§ **What the task asks**
Return every record below exactly as written.

§ **Available data**
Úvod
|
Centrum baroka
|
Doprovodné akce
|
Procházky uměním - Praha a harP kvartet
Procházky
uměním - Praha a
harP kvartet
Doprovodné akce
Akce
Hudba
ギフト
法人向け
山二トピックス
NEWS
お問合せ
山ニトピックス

§ **Task solution**
Úvod
|
Centrum baroka
|
Doprovodné akce
|
Procházky uměním - Praha a harP kvartet
Procházky
uměním - Praha a
harP kvartet
Doprovodné akce
Akce
Hudba
ギフト
法人向け
山二トピックス
NEWS
お問合せ
山ニトピックス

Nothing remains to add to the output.